Миновали мечеть. Слева остался Ленфильм — гнездо гениальных создателей фильма всех времен и народов. На него шли стройными колоннами и несли транспаранты. В какой еще стране возможно такое? И вот — остановка. Сто шагов и — дом Лены. Огромный, цветной, с вычурными балкончиками, рустами, сухариками и волютами. Есть и ризолиты. Произведение зодчего, который попрощался с эклектикой середины века, но модерна еще не ощутил…

Стараюсь идти спокойно, сдержанно, но — куда там… Ускоряю и ускоряю шаг, от вычурных ворот лечу на крыльях. Вот ее балкон, парадное, лестница, второй этаж, двери квартиры чуть приоткрыты, красноармеец в фуражке с голубым верхом держит у ноги винтовку с трехгранным штыком. Но я еще ничего не понимаю…

— Сюда нельзя, проходи! — Он преграждает путь свободной рукой.

— Меня вызывали… — пытаюсь пройти, он кричит — куда-то в глубь коридора:

— Товарищ сержант госбезопасности! Парень тут! Говорит — вызывали!

Появляется невысокий, в серой кепке, плащ, сапоги — знакомая картинка…

— Этот?

— Этот самый! Прет нахально!

— Ты звонил? Лене?

И я понимаю — вдруг (как ушат на голову), что игры кончились. В квартире Лены НКВД. Так должно было случиться, всегда это знал. И еще… Она кричала, хотела меня спасти. Значит? Значит, я обязан поступить именно так, как хотела любимая девочка. К чему лишние жертвы? Что скажут на Литейном, дом 4? В адрес мамы и отчима? И вообще: ей я не помогу. А вот сам…

Я чувствую, я уверен: надо (не «надобно», нет) сказать: я никуда и никому не звонил? С какой стати? Что за глупости? Мне сказали, что девочка больна — вот я и зашел. Проведать. Мы вместе учимся. А что? Я — ничего… Но губы смыкаются, и из моего рта вылетают совсем другие слова:

— Звонил.
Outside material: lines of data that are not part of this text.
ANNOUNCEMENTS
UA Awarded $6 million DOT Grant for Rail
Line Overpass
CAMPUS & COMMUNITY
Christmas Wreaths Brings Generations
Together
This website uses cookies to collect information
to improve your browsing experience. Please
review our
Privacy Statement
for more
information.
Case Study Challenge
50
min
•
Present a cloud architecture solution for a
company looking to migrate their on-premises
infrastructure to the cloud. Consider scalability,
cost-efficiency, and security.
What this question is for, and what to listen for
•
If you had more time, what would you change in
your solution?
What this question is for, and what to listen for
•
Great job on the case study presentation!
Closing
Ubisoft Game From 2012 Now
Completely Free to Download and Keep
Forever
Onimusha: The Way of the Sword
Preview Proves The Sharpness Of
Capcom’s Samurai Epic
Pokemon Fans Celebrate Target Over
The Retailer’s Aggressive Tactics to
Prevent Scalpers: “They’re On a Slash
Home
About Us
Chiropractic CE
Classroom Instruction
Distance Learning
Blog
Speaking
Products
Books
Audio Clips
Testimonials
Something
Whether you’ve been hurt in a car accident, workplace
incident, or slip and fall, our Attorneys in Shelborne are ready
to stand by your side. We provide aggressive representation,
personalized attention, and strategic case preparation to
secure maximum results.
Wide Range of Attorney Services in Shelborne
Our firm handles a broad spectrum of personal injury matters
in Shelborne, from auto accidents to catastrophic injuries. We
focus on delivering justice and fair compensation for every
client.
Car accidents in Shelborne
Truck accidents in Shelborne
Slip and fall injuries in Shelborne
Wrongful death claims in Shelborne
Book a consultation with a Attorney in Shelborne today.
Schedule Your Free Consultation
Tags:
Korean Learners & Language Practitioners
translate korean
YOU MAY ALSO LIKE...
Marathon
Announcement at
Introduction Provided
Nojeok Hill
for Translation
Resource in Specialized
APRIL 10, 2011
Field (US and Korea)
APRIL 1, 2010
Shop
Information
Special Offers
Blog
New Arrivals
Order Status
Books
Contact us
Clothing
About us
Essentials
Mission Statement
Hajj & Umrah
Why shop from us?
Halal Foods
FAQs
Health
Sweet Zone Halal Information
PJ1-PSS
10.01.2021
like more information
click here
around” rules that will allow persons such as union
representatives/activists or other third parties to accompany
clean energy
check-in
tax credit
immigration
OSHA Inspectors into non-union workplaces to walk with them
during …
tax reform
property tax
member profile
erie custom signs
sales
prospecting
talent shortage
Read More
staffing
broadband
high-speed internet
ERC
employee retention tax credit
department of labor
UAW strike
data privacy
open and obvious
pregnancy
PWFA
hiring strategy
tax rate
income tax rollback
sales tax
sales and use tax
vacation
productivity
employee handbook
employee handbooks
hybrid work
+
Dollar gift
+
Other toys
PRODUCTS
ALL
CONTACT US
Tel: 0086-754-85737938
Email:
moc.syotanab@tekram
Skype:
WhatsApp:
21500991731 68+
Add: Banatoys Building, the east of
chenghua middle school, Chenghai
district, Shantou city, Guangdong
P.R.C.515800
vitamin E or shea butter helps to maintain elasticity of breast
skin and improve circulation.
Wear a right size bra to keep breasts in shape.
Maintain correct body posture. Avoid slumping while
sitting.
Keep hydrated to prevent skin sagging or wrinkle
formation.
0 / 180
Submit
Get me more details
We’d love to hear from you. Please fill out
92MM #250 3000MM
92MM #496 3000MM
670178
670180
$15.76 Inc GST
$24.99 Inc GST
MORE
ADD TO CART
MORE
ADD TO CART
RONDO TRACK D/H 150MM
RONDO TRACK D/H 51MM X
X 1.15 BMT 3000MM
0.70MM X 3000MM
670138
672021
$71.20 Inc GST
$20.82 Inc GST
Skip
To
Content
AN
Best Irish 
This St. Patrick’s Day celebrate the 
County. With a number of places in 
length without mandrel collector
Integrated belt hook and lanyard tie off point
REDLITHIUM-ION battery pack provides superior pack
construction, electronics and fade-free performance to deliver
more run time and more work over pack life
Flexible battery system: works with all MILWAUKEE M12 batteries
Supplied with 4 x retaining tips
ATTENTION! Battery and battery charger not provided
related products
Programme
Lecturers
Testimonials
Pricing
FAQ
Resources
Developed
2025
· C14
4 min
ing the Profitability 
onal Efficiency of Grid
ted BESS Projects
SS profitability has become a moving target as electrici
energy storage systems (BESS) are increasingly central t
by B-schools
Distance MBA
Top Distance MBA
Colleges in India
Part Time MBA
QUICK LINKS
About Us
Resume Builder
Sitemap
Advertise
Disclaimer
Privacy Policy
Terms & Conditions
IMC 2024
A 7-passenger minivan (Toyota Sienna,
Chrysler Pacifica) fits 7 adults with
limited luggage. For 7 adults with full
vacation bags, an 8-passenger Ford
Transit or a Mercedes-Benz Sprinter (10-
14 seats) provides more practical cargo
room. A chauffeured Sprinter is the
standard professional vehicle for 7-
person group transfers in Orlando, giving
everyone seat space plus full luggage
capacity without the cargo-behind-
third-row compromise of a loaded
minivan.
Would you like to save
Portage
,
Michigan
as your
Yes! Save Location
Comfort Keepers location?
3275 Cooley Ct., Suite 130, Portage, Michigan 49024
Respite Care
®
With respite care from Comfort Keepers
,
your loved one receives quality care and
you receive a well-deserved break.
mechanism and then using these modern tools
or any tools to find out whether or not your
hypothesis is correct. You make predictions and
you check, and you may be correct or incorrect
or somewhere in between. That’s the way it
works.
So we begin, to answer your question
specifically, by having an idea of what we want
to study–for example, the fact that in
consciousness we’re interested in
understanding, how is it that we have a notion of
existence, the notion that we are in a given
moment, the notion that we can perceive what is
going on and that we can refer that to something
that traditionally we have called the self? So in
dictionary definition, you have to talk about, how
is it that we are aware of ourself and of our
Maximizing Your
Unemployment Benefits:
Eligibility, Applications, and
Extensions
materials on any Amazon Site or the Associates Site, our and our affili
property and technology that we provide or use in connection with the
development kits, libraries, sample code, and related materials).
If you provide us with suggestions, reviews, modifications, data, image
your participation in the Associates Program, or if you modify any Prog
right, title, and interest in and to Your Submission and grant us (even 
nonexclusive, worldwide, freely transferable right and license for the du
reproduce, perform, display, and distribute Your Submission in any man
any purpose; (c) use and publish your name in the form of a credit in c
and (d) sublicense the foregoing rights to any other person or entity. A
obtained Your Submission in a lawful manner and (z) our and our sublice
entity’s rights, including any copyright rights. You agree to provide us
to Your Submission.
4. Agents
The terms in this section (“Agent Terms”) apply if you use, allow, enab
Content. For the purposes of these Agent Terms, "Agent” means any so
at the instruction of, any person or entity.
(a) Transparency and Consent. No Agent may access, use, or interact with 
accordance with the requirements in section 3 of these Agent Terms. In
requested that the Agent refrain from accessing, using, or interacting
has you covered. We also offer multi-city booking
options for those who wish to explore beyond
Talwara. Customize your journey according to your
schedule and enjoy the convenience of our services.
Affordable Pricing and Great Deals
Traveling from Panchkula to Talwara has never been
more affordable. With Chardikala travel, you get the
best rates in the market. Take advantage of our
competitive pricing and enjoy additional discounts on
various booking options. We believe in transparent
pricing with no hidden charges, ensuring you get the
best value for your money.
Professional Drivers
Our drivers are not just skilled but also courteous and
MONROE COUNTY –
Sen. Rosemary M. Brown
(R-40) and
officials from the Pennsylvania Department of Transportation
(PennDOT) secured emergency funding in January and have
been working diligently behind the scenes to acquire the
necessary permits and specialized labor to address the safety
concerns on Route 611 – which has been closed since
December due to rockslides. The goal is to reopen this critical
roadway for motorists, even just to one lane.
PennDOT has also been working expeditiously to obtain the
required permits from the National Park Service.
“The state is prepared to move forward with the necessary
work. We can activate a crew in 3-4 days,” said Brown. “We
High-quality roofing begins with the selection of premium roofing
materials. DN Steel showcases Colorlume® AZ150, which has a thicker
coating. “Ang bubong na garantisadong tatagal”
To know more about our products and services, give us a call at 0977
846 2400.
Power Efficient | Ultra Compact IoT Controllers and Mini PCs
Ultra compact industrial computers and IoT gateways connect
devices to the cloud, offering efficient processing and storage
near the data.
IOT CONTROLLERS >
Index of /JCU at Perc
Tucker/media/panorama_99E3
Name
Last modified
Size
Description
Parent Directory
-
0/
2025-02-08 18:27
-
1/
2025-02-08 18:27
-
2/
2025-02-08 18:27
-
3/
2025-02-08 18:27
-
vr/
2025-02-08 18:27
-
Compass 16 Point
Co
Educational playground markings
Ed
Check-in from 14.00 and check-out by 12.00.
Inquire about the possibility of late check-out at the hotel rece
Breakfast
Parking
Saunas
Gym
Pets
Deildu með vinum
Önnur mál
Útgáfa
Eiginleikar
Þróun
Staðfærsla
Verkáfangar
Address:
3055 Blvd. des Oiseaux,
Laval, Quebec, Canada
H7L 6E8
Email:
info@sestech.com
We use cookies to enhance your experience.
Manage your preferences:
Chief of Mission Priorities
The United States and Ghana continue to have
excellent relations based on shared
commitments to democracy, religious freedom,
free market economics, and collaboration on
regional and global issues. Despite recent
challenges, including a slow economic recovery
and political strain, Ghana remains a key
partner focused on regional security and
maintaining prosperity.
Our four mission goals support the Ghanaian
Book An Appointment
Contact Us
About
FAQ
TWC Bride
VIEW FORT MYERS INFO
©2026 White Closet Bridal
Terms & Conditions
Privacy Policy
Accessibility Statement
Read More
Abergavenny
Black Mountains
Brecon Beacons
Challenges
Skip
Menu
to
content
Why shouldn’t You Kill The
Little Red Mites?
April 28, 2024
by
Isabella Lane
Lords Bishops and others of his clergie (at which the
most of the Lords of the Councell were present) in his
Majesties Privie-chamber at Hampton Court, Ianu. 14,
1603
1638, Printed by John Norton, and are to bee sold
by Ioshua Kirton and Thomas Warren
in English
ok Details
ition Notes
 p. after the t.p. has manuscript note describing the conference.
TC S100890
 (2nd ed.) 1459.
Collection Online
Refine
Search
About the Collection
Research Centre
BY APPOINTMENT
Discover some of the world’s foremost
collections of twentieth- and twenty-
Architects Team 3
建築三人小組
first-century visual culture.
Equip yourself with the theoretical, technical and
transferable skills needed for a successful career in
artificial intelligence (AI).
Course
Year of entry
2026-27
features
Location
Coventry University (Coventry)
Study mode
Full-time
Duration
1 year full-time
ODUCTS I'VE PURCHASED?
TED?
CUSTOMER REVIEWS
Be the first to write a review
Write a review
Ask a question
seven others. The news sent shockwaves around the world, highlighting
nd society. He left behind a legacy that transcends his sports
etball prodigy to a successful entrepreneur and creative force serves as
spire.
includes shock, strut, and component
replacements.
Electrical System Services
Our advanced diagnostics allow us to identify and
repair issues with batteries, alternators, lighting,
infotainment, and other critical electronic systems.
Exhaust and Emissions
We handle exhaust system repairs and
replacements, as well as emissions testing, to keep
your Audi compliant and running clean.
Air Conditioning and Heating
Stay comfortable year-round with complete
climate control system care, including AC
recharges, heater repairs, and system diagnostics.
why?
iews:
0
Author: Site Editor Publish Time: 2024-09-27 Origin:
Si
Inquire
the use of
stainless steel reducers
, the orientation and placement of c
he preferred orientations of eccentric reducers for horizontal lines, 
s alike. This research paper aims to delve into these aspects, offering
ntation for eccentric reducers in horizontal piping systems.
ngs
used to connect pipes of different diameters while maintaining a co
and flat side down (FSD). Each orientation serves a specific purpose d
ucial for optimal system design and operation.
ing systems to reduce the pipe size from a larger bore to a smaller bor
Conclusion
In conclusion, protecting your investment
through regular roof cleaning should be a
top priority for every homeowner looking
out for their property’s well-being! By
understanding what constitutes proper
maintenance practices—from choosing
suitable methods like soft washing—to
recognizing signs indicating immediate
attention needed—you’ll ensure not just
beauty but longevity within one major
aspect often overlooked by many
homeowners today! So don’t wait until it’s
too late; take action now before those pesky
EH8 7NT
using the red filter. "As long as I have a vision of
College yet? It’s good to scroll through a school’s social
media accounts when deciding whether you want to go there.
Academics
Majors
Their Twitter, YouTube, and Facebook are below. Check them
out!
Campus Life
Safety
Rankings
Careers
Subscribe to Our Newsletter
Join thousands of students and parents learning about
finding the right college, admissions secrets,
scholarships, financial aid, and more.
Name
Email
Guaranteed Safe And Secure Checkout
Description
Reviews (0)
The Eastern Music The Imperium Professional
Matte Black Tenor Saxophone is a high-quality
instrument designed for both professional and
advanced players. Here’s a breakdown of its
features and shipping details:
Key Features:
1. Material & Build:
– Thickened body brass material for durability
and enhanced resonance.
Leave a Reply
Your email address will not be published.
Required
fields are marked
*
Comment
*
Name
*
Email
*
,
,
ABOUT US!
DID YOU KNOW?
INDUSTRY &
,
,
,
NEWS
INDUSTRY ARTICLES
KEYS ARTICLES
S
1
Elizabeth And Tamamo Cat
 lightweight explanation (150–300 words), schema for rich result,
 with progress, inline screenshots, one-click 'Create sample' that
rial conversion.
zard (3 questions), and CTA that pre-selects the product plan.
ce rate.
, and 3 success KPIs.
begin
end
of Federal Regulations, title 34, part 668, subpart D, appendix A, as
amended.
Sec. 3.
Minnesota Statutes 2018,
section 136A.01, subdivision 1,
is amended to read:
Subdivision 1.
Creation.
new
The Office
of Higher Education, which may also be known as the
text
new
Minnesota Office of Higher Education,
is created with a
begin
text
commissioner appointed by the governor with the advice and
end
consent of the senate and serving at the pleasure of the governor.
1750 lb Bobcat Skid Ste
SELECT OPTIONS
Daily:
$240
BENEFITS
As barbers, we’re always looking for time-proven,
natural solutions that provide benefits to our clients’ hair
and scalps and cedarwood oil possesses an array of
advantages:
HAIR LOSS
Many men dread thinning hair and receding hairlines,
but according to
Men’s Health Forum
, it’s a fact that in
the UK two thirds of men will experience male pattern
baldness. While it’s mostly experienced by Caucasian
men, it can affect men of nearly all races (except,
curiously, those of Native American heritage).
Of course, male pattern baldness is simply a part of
Здесь гнездо шпионов?

Идиот… Этого могут не простить и пасынку ответственного сотрудника. Он рывком втаскивает меня в коридор. Я вижу Лену. Она сидит в комнате, на стуле, в ее погасших глазах ужас…

— Я же кричала тебе… — роняет безнадежно.

— Очень хорошо! — Сержант госбезопасности в штатском обрадован так искренне, что беззастенчиво потирает руки. — Первое: по-че-му ты не хо-тела, чтобы он… — кивок в мою сторону, — пришел сюда? От-ве-чать!

Лена молчит, и я понимаю, что с нею, с ее родными покончено навсегда. Жизнь разлучает нас, я это чувствую, вот, и у няньки были такие же затравленные, как теперь у Лены, глаза… И всего-то разница, что у нянечки черные, а у Леночки — голубые… Эх, Лена-Леночка…

— Ты подтверждаешь свою с нею связь?

— Это в каком смысле? — нагло впериваю в него немигающие глаза. Умею. Играли с Ульяной в «гляделки».

Ежится. Не привык, чтобы так разговаривали.

— Ты напрасно храбришься, парень… — тянет с угрозой. — Ты влип в очень нехорошую историю…

— Да ладно вам… Я, честно говоря, даже не понимаю. Вы, товарищ, хоть бы документы у меня спросили, установили — кто, что… А то так вот, с места в карьер — ведь и ошибиться можно, нет?